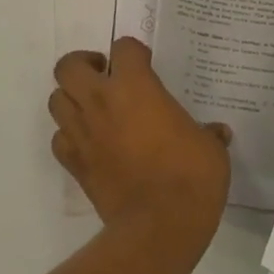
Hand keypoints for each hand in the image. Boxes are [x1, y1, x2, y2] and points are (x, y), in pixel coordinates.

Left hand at [51, 38, 231, 251]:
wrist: (160, 227)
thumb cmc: (191, 176)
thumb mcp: (210, 148)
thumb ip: (208, 133)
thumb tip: (217, 133)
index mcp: (135, 86)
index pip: (123, 47)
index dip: (134, 52)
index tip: (146, 65)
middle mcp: (101, 101)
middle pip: (69, 65)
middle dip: (84, 65)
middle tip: (106, 77)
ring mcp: (82, 132)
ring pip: (56, 99)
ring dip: (72, 98)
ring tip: (94, 108)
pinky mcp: (75, 164)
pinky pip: (59, 139)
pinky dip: (69, 136)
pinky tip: (90, 143)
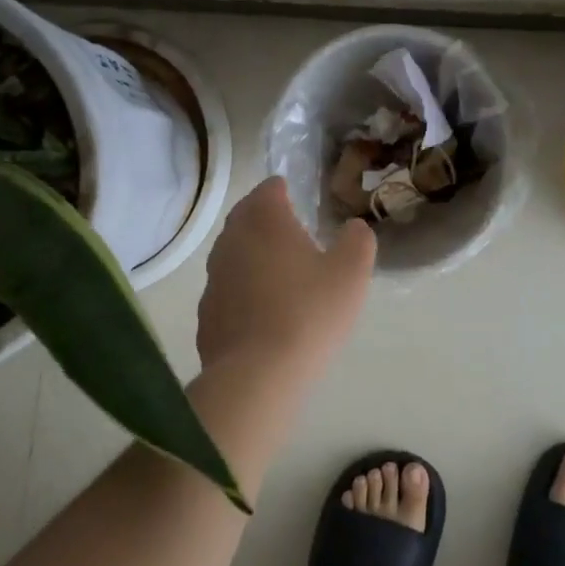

# [WHAT THIS TASK INVOLVES]
Each line of the material is to be output exactly. Images are not part of the expected output.

# [EXERCISE RESULT]
Hand keypoints for each hand in the image. Boxes are [x1, y1, x2, y2] and points are (x, y), in pixel coordinates.

Left hand at [51, 38, 231, 251]:
wrist: (160, 227)
thumb cmc: (191, 176)
thumb mcp: (210, 148)
thumb ip: (208, 133)
thumb tip: (217, 133)
index mcp: (135, 86)
index pip: (123, 47)
index dip: (134, 52)
index tip: (146, 65)
middle mcp: (101, 101)
middle pip: (69, 65)
middle dip: (84, 65)
middle tip: (106, 77)
ring mcp: (82, 132)
ring pip: (56, 99)
ring dip: (72, 98)
ring tip: (94, 108)
pinky mcp: (75, 164)
pinky pip: (59, 139)
pinky dip: (69, 136)
pinky tip: (90, 143)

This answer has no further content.